──────── Records for the task ────────
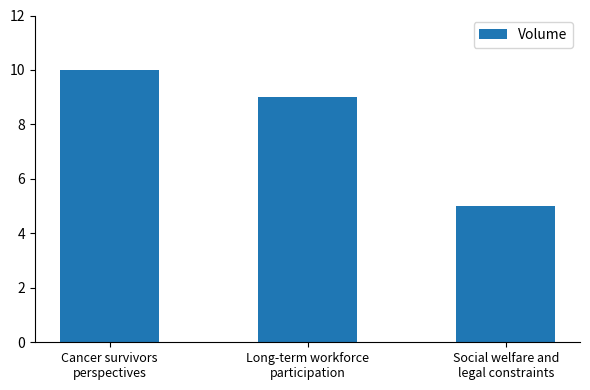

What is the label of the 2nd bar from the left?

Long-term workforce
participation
────────
──────── Records for the task ────────
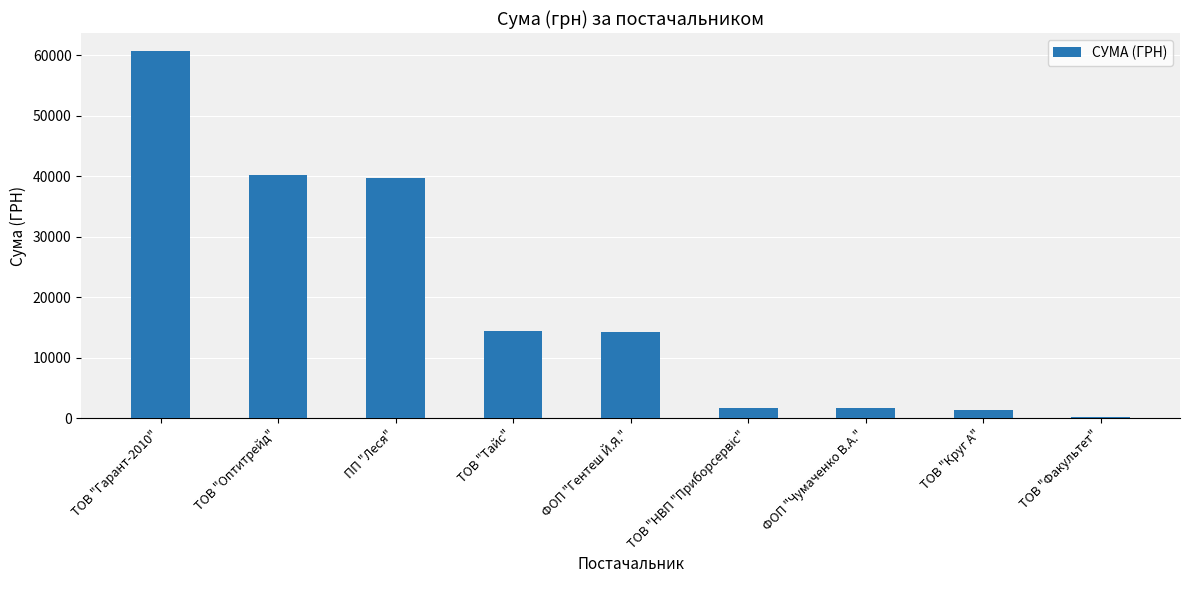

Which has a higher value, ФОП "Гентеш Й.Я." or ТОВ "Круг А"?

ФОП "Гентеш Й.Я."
────────
──────── Records for the task ────────
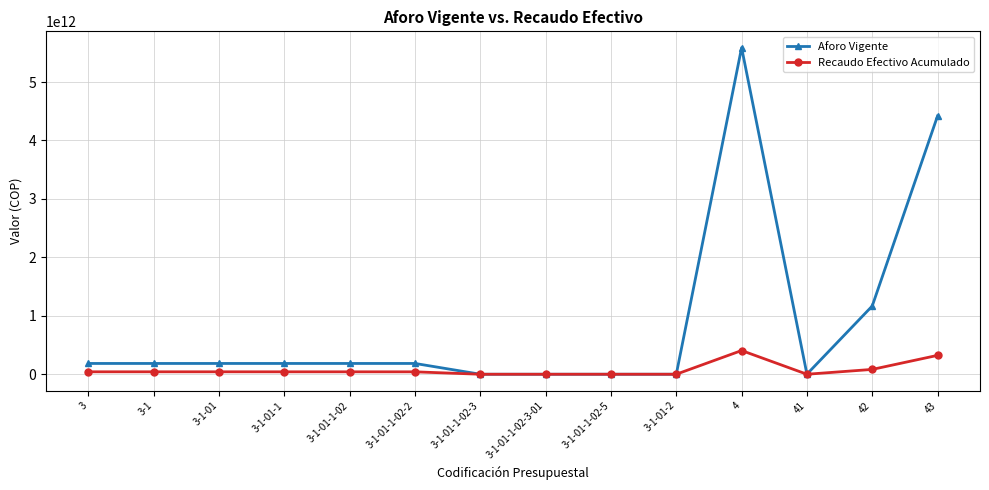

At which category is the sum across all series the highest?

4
────────
Assignment:
Show every line from the rows above that contains the string "Гентеш".

Task solution:
Which has a higher value, ФОП "Гентеш Й.Я." or ТОВ "Круг А"?
ФОП "Гентеш Й.Я."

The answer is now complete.